If rocks amaze you, then give your life to studying, ruling, and subduing rocks. If words rock your world, then give your life to studying, ruling, and subduing words, languages, and stories. If numbers put the sparkle in your eye then give your life to studying, ruling, and subduing numbers and equations. The world is our treasure hunt. God said to Adam, “Look, there’s this river that flows out of this garden, and parts into four heads a little ways down. Down that one river there is gold and precious stones, and the other one goes to this amazing land called Africa, and those other two… well, I leave those for you to explore.”
It’s so easy for vocation to become only a duty, only a chore, and only a utilitarian means to an end. I have a family I must feed. I have a mortgage I must pay. I have children in college. But these are less than the calling that God has given to us. We’re actually called to our vocations for his glory and our fulfillment in him. And it’s because he has promised to bless us and make us fruitful in our labors that we *get* to feed our family, that we *get* to build and pay for homes, and that we *get* to send our children out into the world to be trained, educated, and equipped to join us in taking dominion. God has loaded the world with treasures, and he’s given us a treasure map in his Word. And he has said, “Go on, get busy.”

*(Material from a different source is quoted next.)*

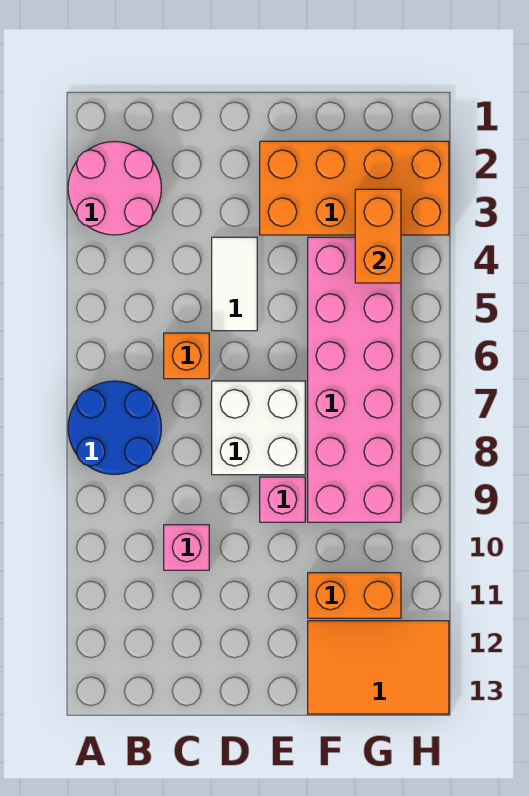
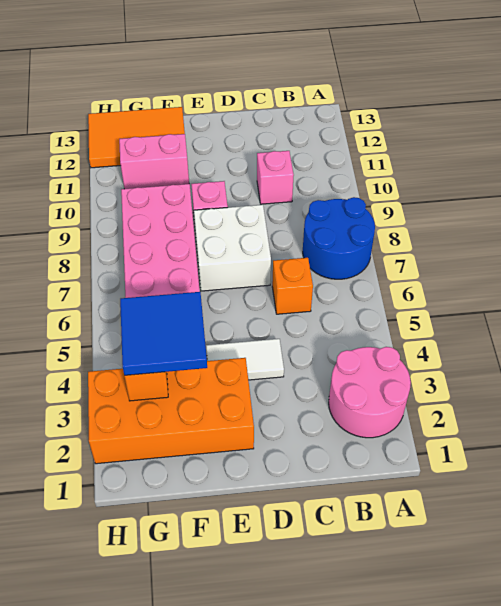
white 1x2 tile [212,237,257,331] -> white 1x2 tile turned to [206,339,284,380]
none -> blue 2x2 tile [120,292,207,375]
orange 1x2 brick [308,573,401,618] -> pink 1x2 brick [119,134,189,189]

This meal like all of our worship is filled with the declaration of the gospel, the declaration that Christ is risen, Jesus is Lord. When Jesus was raised from the dead, he met two of his disciples on the road on the first day of the week, and there he explained to them why it was necessary for the Messiah to suffer and die. These two disciples on the road were doubting, hurt, and confused. They had hoped that this man Jesus had been the Messiah. This scene is humorous because of course who they are talking to. One wonders if Jesus had trouble holding a straight face through it all. There in front of them was their beloved master explaining why he had to suffer and die and be raised on the third day. But it was not until Jesus broke bread with them at the table that their eyes were opened and they saw that it was their Lord with them. This meal is where the risen Jesus promises to meet us. But he does not meet us without effecting us, without challenging us. He too, meets us veiled in the forms of bread and wine and this thanksgiving. He meets us, explains that it was necessary for the Messiah to suffer and die and rise again. And therefore his words are simultaneously a blessing and a challenge. He says to you here week after week declaring, “I am the resurrection and the life.” Do you believe this? Then you must know that I am in the business of changing you. I am dealing with you here. So come eat and drink. Come and believe.